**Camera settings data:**
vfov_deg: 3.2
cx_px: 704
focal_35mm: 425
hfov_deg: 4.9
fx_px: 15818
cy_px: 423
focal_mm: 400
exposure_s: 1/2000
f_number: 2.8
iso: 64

* * *

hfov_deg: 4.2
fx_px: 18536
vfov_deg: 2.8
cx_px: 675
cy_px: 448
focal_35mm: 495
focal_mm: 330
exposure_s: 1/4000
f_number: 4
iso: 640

* * *

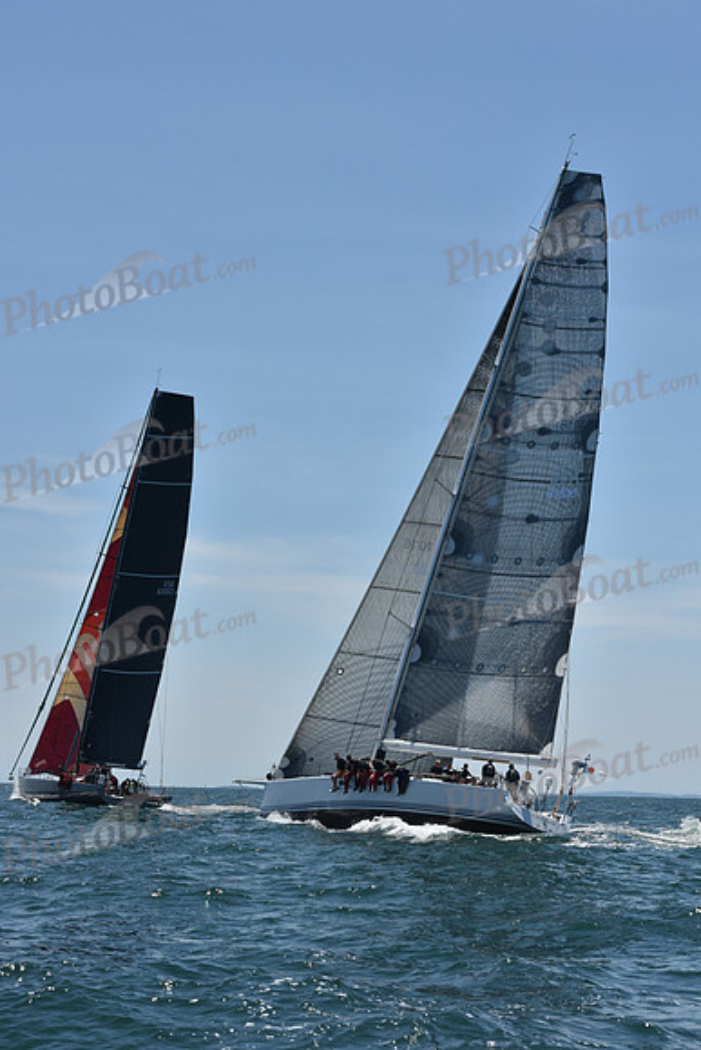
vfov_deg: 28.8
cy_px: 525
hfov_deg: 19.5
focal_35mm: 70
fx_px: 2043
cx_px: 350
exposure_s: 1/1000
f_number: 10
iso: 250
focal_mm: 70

**Task item:** Give only the lines from the one holding "vfov_deg: 28.8" through the one holding "focal_mm: 70", each restated exactly as it appears above.

**Solution for this task:**
vfov_deg: 28.8
cy_px: 525
hfov_deg: 19.5
focal_35mm: 70
fx_px: 2043
cx_px: 350
exposure_s: 1/1000
f_number: 10
iso: 250
focal_mm: 70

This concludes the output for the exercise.